Le ragioni di tale richiesta erano, per la difesa del lavoratore, riconducibili alle mansioni che lo stesso ricopriva in azienda di responsabile della divisione risorse umane e ricerca del personale della società. Si trattava di un ruolo delicato che presupponeva la conoscenza in capo al personale di tutti gli aspetti del processo di recruiting all’interno dei quali si includeva la valutazione delle performance del singolo dipendente. Si argomentava, poi, che l’assolvimento dell’obbligo di informazione da parte dell’azienda era disceso dall’applicazione delle disposizioni del c.d. decreto Trasparenza (D.Lgs. 104/22).
Il decreto Trasparenza ha riconosciuto alle aziende indipendentemente dalla loro dimensione l’obbligo di spiegare sinteticamente a tutti i dipendenti le proprietà dei software adibiti alla gestione dei rapporti di lavoro.
A tal proposito il decreto in questione, sulla questione inerente la gestione dei processi automatizzati ha riservato una specifica regolamentazione. Tale regolamentazione ha previsto che il datore di lavoro deve riportare in una apposita informativa la descrizione dettagliata delle modalità con cui è solita effettuare il monitoraggio interno inerente le performance del proprio personale dipendente.
In altri termini, a seguito dell’emanazione del decreto Trasparenza, l’informazione non poteva più solo essere contenuta all’interno dell’informativa privacy prevista dal regolamento europeo n. 2016/679 in materia di tutela dei dati personali ma doveva essere regolamentata con un documento informativo apposito.

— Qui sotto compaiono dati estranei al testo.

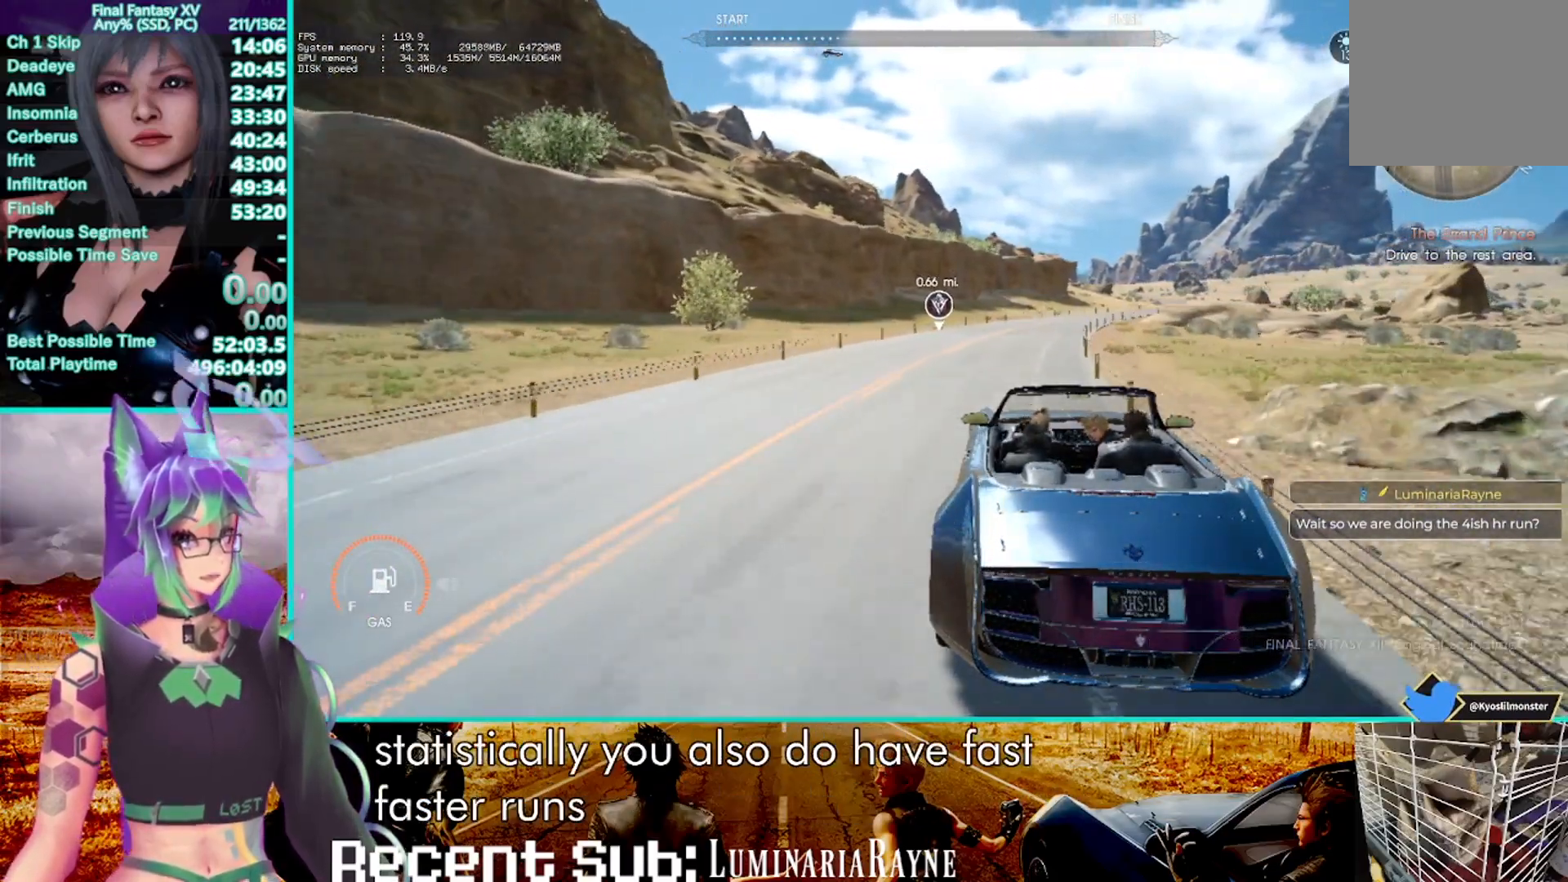
{"dt_ms": 500, "buttons": ["R2"], "left_stick": "up", "right_stick": "center", "events": []}
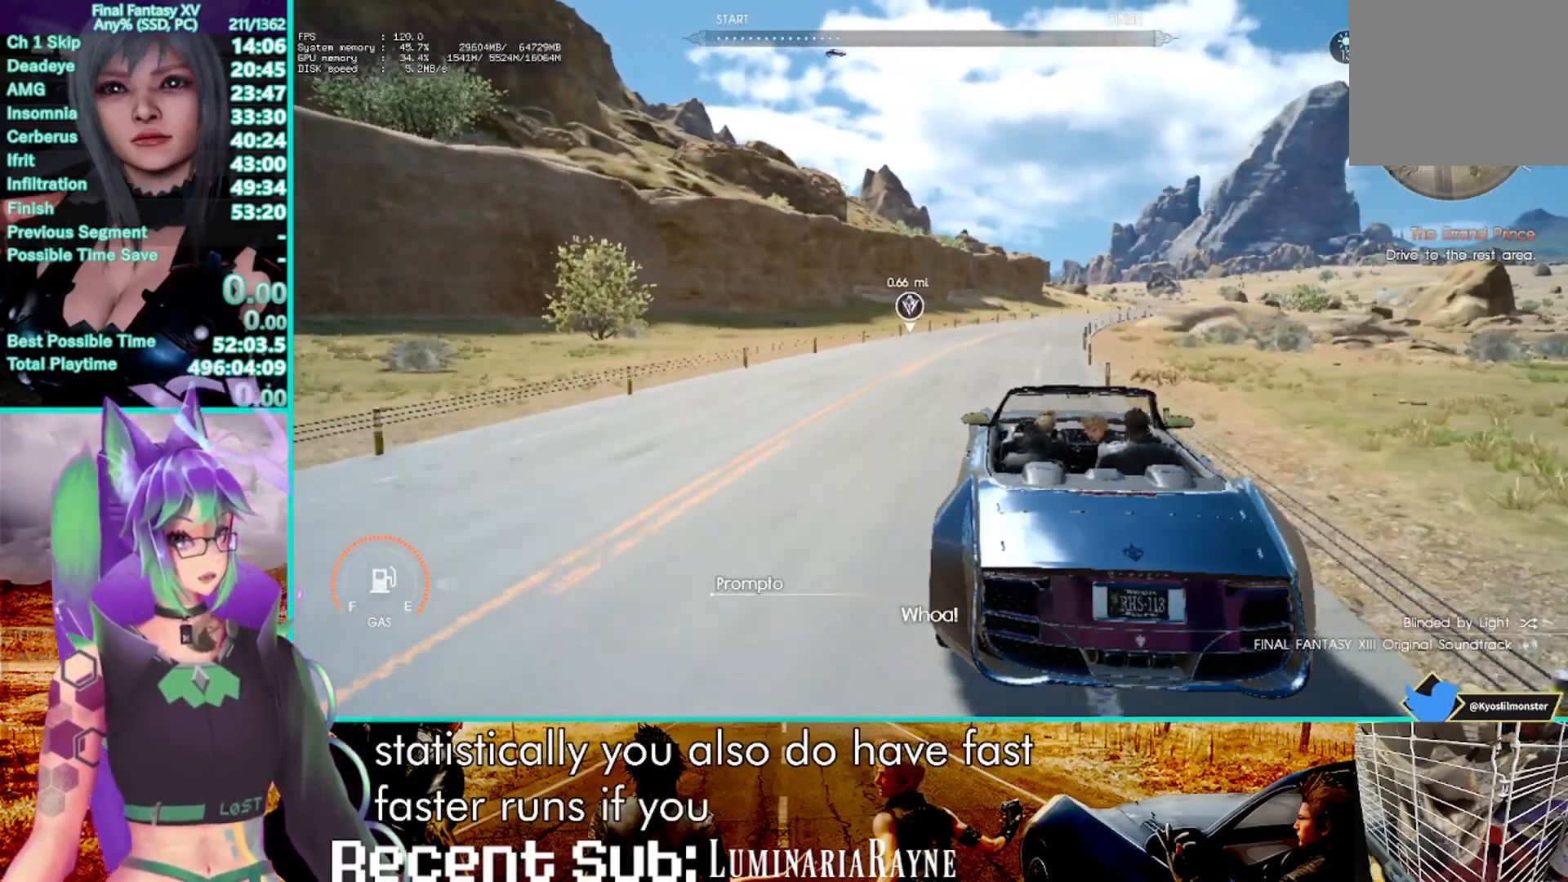
{"dt_ms": 500, "buttons": ["R2"], "left_stick": "up", "right_stick": "center"}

Ancora più che il legislatore ha da ultimo ulteriormente rafforzato questo diritto di informazione del lavoratore con l’introduzione nell’ordinamento del c.d. decreto Lavoro (dl 48/23 convertito in legge n. 85/23) che ha disciplinato proprio la questione dei processi automatizzati con particolare riguardo alla protezione della sfera della vita personale dei dipendenti.
Si tratta di un diritto, quello della tutela della sfera personale, costituzionalmente garantito e la cui violazione può essere svolta d’ufficio in sede penale.
La violazione della sfera personale di una persona rappresenta una autonoma fattispecie giuridica di reato che può essere desunta anche in via presuntiva dallo svolgimento dei fatti narrati e provati durante l’eventuale procedura pendente dinanzi al Tribunale del Lavoro.
Il dipendente, durante il giudizio di primo grado, ha sostenuto dunque da un lato la violazione del comportamento antisindacale del datore di lavoro poiché quest’ultimo aveva omesso di fornire le informazioni di cui si sta trattando e richieste espressamente dalle organizzazioni sindacali stesse, dall’altro, invece, ha lamentato la lesione della sfera personale del ricorrente.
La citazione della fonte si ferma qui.